Gli appelli di chi non si è iscritto per tempo all’albo introdotto all’improvviso. E i proprietari delle strutture in affanno, che non trovano laureati. "È effetto domino: così rischiamo di non garantire il servizio alle famiglie".
Laura si è diplomata nel 1985 al “vecchio“ istituto magistrale, che abilitava all’insegnamento fino alla scuola primaria: "Da 24 anni sono educatrice nei nidi, con questo titolo di studio. Ora mi trovo nel limbo perché non mi sono iscritta entro il 6 agosto all’albo, novità last minute". Come Giulia, due diplomi abilitanti, una laurea in Professioni sanitarie, due figli e il terzo in arrivo: "Per dieci anni ho svolto questo mestiere - racconta - adesso sono in maternità, ma chissà se riuscirò a rientrare. In questo momento i miei titoli sono carta straccia". Nella stessa situazione ci sono centinaia di persone in Lombardia: "Riceviamo ogni giorno valanghe di mail con educatrici preoccupate di non poter lavorare più e, allo stesso tempo, proprietari di asili nido che non trovano educatori: un’assurdità", conferma Paolo Uniti, direttore di Assonidi, l’associazione dei nidi e delle scuole d’infanzia privati che aderisce a Confcommercio Milano-Lodi e Monza e Brianza. Nel mirino, "una riforma balneare".

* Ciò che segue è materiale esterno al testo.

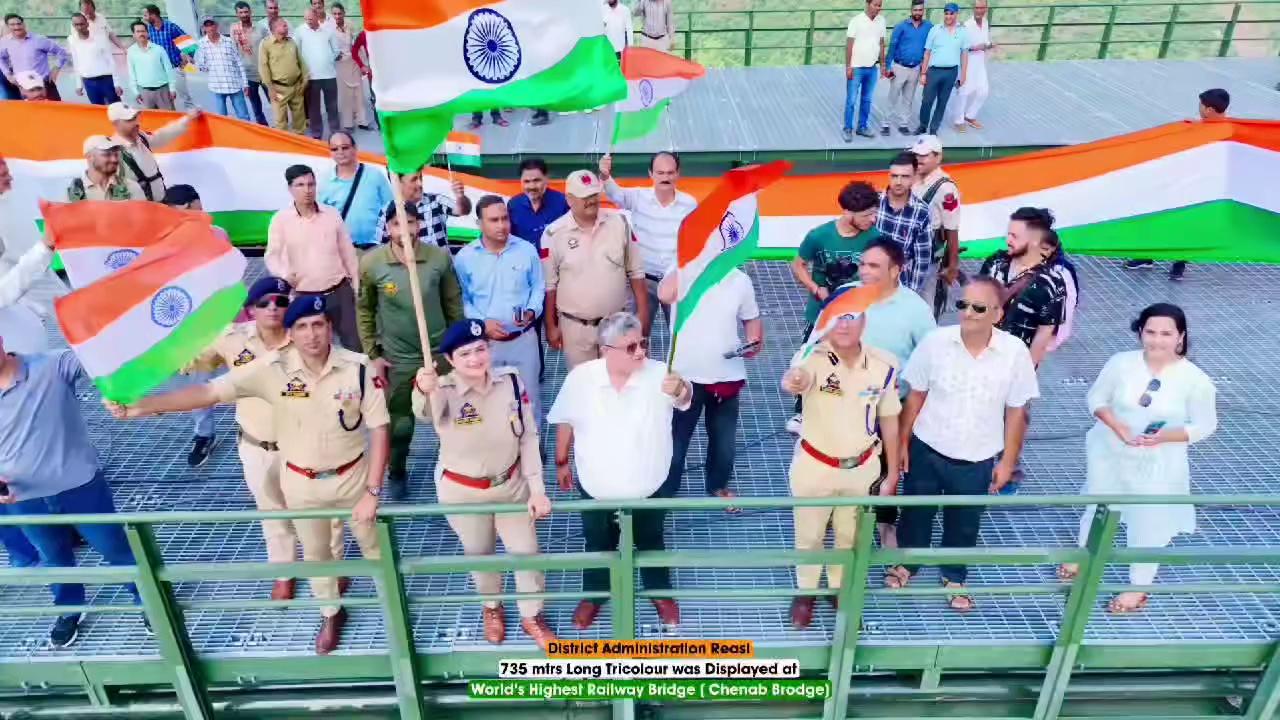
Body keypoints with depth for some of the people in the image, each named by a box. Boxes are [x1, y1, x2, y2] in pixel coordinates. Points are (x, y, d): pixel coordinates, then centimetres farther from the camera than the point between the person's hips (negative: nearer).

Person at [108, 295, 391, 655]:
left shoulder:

L’albo è stato introdotto questa estate. "Negligenza mia – premette Laura Aportone, titolare del nido La Pulce Giorgia e L′Ape Gaia a Bollate –, ma tra 2.500 incombenze e notizie contrastanti mi sono persa la scadenza. Ho inoltrato la domanda il 4 settembre e non ho ancora risposte. Per assurdo, dopo 24 anni di attività in proprio, per la legge non sono più in grado di fare il mio mestiere. Capisco che le norme possano cambiare, ma non possono essere retroattive". Nel suo caso il problema è doppio: "Non ho più la sezione come in passato, ma lavorano con me nove educatrici: se si ammalava una facevo da jolly, come per le fasce orarie che restavano scoperte visto che il servizio da noi dura anche 12/13 ore e bisogna garantire il rapporto numerico tra bimbi e educatori – racconta Laura –. Sono alla ricerca da mesi di qualcuno che possa darci una mano, ma non trovo nessuno. Troviamo ragazze diplomate, ma non avendo fatto l’iscrizione all’albo non concorrono alla formazione dell’organico, risulterebbero figure non autorizzate. Ho anche educatori che non posso più riconfermare anche se il loro mestiere lo sanno fare eccome. Da dicembre continuo a chiamare persone: alcune non sapevano neppure dell’albo". Come Giulia: "Nel 2008 mi sono diplomata come Operatore dei Servizi sociali e Tecnico dei Servizi sociali, che all’epoca erano abilitanti per lavorare anche nei nidi – racconta –. Sentivo che mi mancava un pezzo, mi sono iscritta alla facoltà di Medicina, “Professioni Sanitarie“ e ho sempre lavorato nelle scuole paritarie dell’infanzia e nei nidi. A luglio ero a casa per problemi di salute e avevo letto distrattamente dell’albo pedagogico, ma io avevo già il mio e non avevo capito dovessi iscrivermi. È rimasto aperto solo un mese. Ho mandato domanda a gennaio e non è arrivata nessuna risposta, l’ho rimandata ieri allegando anche la laurea. Non ci sto dormendo di notte: devo prendere i miei 10 anni di lavoro e buttarli nel cestino?".
Protesta Assonidi: "La legge è stata fatta in fretta e furia e troppi educatori sono rimasti nella terra di mezzo. Non si sa quando saranno pubblicati gli elenchi e il legislatore si è dimenticato anche di dettare le regole del gioco, non è chiaro neppure come verranno eletti gli organi", denuncia Paolo Uniti, che guarda con preoccupazione anche al mondo delle università "che non riesce a creare abbastanza figure con la laurea specialistica e quelle che prepara spesso non sono interessate a lavorare nei servizi dell’infanzia. Si crea un effetto domino e si rischia di non garantire il servizio alle famiglie". Due le richieste: "Vanno tutelati gli educatori che si sono iscritti in fase transitoria – sottolinea il direttore di Assonidi –. Speriamo che nessuno venga bocciato dall’albo perché comporterebbe una espulsione dal mondo del lavoro". "Bisogna mettere ordine al settore – conclude –: le strutture in Lombardia non sono in grado di coprire neppure le assenze per malattia in un settore dove il rapporto numerico va garantito costantemente".